Personal information
- Nationality: Russian
- Born: 1 January 1966 (age 60) Vologda, Russian SFSR, Soviet Union
- Height: 1.92 m (6 ft 4 in)
- Weight: 88 kg (194 lb)

Sport
- Country: Soviet Union
- Sport: Speed skating

Achievements and titles
- Personal best(s): 500 m: 36.84 (1989) 1000 m: 1:13.03 (1988) 1500 m: 1:52.70 (1988) 3000 m: 4:11.2 (1987) 5000 m: 6:51.28 (1987) 10 000 m: 14:28.45 (1987)

Medal record
Men's speed skating
Representing Soviet Union
Olympic Games
| Gold medal – first place | 1988 Calgary | 1,000 m |
World Championships
| Gold medal – first place | 1987 Heerenveen | Allround |
European Championships
| Gold medal – first place | 1987 Trondheim | Allround |

= Nikolay Gulyayev =

Russian speed skater (born 1966)

Nikolay Alekseyevich Gulyayev (Николай Алексеевич Гуляев, born 1 January 1966) is a former speed skater, considered among the world's best in the 1980s.

==Biography==
Nikolay Gulyayev trained at Armed Forces sports society in Moscow. Skating for the Soviet Union, his first international appearance was in 1986 at the European Allround Championships in Oslo. Gulyayev debuted with a 5th place in the tournament won by Dutchman Hein Vergeer and impressed with a 2nd-place finish on the 1,500 metres.

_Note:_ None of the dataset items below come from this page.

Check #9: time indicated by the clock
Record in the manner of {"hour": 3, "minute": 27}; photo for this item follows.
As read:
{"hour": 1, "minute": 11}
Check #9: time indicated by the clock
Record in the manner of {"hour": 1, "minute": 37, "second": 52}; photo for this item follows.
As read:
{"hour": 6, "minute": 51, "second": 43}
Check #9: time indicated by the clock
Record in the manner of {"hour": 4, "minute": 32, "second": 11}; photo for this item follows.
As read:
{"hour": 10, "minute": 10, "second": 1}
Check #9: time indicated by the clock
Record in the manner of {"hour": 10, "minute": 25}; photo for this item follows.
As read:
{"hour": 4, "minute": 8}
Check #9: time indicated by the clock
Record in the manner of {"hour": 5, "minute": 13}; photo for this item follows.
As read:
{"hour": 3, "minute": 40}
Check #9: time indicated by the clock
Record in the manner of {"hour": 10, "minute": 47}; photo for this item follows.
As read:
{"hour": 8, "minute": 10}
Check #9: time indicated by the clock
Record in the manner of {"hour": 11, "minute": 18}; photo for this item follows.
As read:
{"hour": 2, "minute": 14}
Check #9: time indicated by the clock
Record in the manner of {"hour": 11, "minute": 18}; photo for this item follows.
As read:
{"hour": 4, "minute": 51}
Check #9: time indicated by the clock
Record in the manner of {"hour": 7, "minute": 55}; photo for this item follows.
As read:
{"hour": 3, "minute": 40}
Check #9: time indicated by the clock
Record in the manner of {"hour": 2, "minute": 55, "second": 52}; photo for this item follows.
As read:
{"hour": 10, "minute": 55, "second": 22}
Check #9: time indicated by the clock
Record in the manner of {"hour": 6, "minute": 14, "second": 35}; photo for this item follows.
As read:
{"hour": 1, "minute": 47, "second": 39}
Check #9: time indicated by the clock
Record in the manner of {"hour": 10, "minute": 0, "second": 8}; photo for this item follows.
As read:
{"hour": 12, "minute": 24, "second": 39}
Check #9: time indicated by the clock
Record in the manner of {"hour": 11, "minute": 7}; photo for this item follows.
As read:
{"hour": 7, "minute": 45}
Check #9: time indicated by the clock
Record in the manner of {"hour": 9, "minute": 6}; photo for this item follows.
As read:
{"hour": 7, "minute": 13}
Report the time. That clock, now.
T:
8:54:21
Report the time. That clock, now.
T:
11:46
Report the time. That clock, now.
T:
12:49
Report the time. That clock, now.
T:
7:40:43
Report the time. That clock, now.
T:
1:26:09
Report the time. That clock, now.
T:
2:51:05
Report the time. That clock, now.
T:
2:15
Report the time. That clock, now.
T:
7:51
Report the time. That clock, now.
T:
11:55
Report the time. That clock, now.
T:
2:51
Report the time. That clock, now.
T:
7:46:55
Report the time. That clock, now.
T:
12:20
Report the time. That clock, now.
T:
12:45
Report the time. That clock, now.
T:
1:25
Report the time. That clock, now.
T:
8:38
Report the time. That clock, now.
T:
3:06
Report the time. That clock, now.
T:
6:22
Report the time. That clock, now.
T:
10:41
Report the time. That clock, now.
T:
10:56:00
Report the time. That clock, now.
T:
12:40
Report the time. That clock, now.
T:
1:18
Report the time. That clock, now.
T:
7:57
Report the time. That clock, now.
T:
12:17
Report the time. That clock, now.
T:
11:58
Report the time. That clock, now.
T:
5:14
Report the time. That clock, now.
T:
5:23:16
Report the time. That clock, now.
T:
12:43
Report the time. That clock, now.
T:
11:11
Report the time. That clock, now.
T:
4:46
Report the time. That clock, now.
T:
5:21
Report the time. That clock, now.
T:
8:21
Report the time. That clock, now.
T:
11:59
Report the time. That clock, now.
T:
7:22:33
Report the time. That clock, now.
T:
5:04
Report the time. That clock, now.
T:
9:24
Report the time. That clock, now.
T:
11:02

In 1987, he was at the top of the international skating field. In January, he won the European Championships in Trondheim, in front of Michael Hadschieff and Hein Vergeer. Gulyayev held his form until the World Allround Championships in Heerenveen. At these championships, the first to be held in a climate-controlled indoor stadium, he was the first to achieve an overall point total (samalog) below 160.000 points, finishing before fellow countryman Oleg Bozhev and the Austrian Michael Hadschieff. His samalog World Record of 159.356 stood for 4 years before being broken by Johann Olav Koss at the same venue. In Heerenveen he also set the 1,500 metres world record at 1:52.70. For his achievements that year, he received the Oscar Mathisen Award.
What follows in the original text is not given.